Full disclosure: I was given a free PDF copy of this book in exchange for an honest review.
Love is in the air, and there are many ways to express it. One way is to read poetry (no matter how corny it is), for they come from the most vulnerable and deepest emotions. Shah Asad Rizvi has a new poetry collection called The Book of Love: 50 Poems to Fall in Love. It focuses on love and its many manifestations like longing, becoming one with another, love at first sight, and what it means to be in love. Like his previous work Divan of Shah, it’s a good gateway into this genre.
While I was reading this collection, I decided to listen to the 69 Love Songs album from The Magnetic Fields, which includes the famous indie song “The Book of Love.” However, I stopped halfway through the album when I felt that it was mocking the poetry (not unintentionally of course). The poems were clearly written by someone who felt intensely about love and would express his feelings about it no matter how cliche it sounded. This is in contrast to the album, which was clearly made by a cynical, but sincere guy, who expressed love in more realistic and blunt terms. I mean, the opening line to “The Book of Love” is “The book of love is long and boring.”
I can describe The Book of Love: 50 Poems to Fall in Love as many things, which I’ll get to in a bit, but the two things that I won’t call it are long (it’s a little over 100 pages) and inherently boring. So, in conclusion, if people feel the need to read the collection while listening to music, I would definitely suggest piano music like this collection on YouTube. It’ll set a more romantic mood.
As for the collection itself, I noticed that The Book of Love had similar strengths and weaknesses to its predecessor. The pros included the simple, elegant and (mostly) non-rhyming language, which make them feel like pop songs but with a sonnet tone. They also make the emotions and topics clear without being too obvious. In other words, the words and tone are elevated enough that people who love poetry can relish its every word and cadence, yet blunt enough that it doesn’t disway those who are not as into the genre as much. In addition, it helps that the collection forces people to sit down and actually read them in order to absorb their meanings. Some of my favorite poems were “Origins”, “Gesture”, “Gravity”, and “Doorstep.”
On the other hand, the main con is that it covers the same aspects, but in different ways. Rizvi also has a tendency to repeat the same metaphors to express his feelings like rainbow and colors as well as summer and breeze. There are variations of I can’t live without you thrown in there as well. This could bore some people. Some of it is understandable since some of the poems in The Book of Love were originally from Divan of Shah. I’m hoping that for future collections, Rizvi expands the ways he expresses himself and how he looks at subjects like love.
Before I finish this review, there’s one more thing that I need to point out. As I mentioned earlier, the title is The Book of Love: 50 Poems to Fall in Love. Technically, there are 49 poems. I noticed that the poems “Envious” and “Home” are the same one right down the wording and comma placement. I don’t know how it slipped under the author’s and editor’s noses, but if one is going to have 50 poems in a collection, have 50 poems. It’s like naming a group Fifth Harmony, but only having four members.

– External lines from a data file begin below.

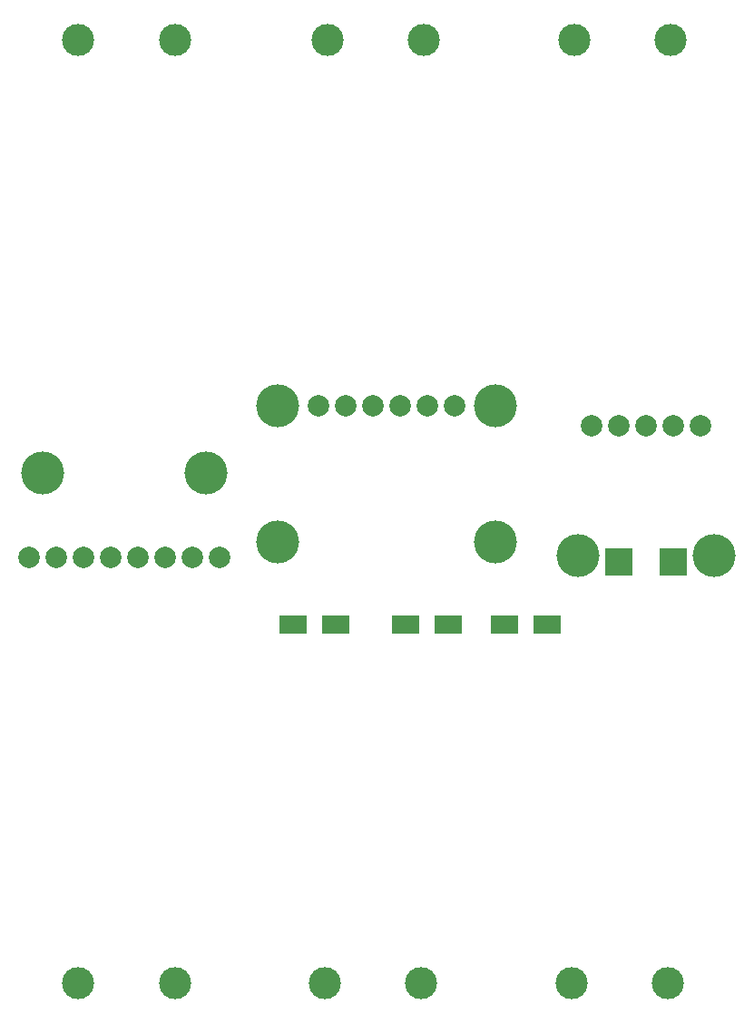
<source format=gbr>
%TF.GenerationSoftware,KiCad,Pcbnew,(5.1.10)-1*%
%TF.CreationDate,2022-05-08T17:12:19-07:00*%
%TF.ProjectId,solar-panel-side-XY,736f6c61-722d-4706-916e-656c2d736964,1.0*%
%TF.SameCoordinates,Original*%
%TF.FileFunction,Soldermask,Top*%
%TF.FilePolarity,Negative*%
%FSLAX46Y46*%
G04 Gerber Fmt 4.6, Leading zero omitted, Abs format (unit mm)*
G04 Created by KiCad (PCBNEW (5.1.10)-1) date 2022-05-08 17:12:19*
%MOMM*%
%LPD*%
G01*
G04 APERTURE LIST*
%ADD10C,4.000000*%
%ADD11C,2.000000*%
%ADD12R,2.500000X2.500000*%
%ADD13C,3.000000*%
%ADD14R,2.500000X1.700000*%
G04 APERTURE END LIST*
D10*
%TO.C,U3*%
X113630000Y-111126000D03*
X128870000Y-111126000D03*
D11*
X117440000Y-119000000D03*
X119980000Y-119000000D03*
X112360000Y-119000000D03*
X114900000Y-119000000D03*
X130140000Y-119000000D03*
X127600000Y-119000000D03*
X125060000Y-119000000D03*
X122520000Y-119000000D03*
%TD*%
D12*
%TO.C,U2*%
X167460000Y-119450000D03*
X172540000Y-119450000D03*
D10*
X163650000Y-118815000D03*
X176350000Y-118815000D03*
D11*
X175080000Y-106750000D03*
X172540000Y-106750000D03*
X164920000Y-106750000D03*
X167460000Y-106750000D03*
X170000000Y-106750000D03*
%TD*%
D10*
%TO.C,U1*%
X155910000Y-117600000D03*
X135590000Y-117600000D03*
X155910000Y-104900000D03*
D11*
X149560000Y-104900000D03*
X147020000Y-104900000D03*
X152100000Y-104900000D03*
X139400000Y-104900000D03*
X141940000Y-104900000D03*
X144480000Y-104900000D03*
D10*
X135590000Y-104900000D03*
%TD*%
D13*
%TO.C,SC6*%
X172250000Y-70750000D03*
X163250000Y-70750000D03*
%TD*%
%TO.C,SC5*%
X163000000Y-158750000D03*
X172000000Y-158750000D03*
%TD*%
%TO.C,SC4*%
X149250000Y-70750000D03*
X140250000Y-70750000D03*
%TD*%
%TO.C,SC3*%
X140000000Y-158750000D03*
X149000000Y-158750000D03*
%TD*%
%TO.C,SC2*%
X126000000Y-70750000D03*
X117000000Y-70750000D03*
%TD*%
%TO.C,SC1*%
X117000000Y-158750000D03*
X126000000Y-158750000D03*
%TD*%
D14*
%TO.C,D3*%
X160750000Y-125250000D03*
X156750000Y-125250000D03*
%TD*%
%TO.C,D2*%
X151500000Y-125250000D03*
X147500000Y-125250000D03*
%TD*%
%TO.C,D1*%
X141000000Y-125250000D03*
X137000000Y-125250000D03*
%TD*%
M02*

</source>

In conclusion, like his previous work, Shah Asad Rizvi’s The Book of Love: 50 Poems to Fall in Love is an accessible poetry collection. It’s elegantly passionate and palatable at the same time. Although there are some minor flaws, I would still recommend it to those who want to start reading poetry as well as to those who love poetry, especially the romantic kind. This book of love is not dull and boring, and I’m sure people will love it if their significant others read it to them.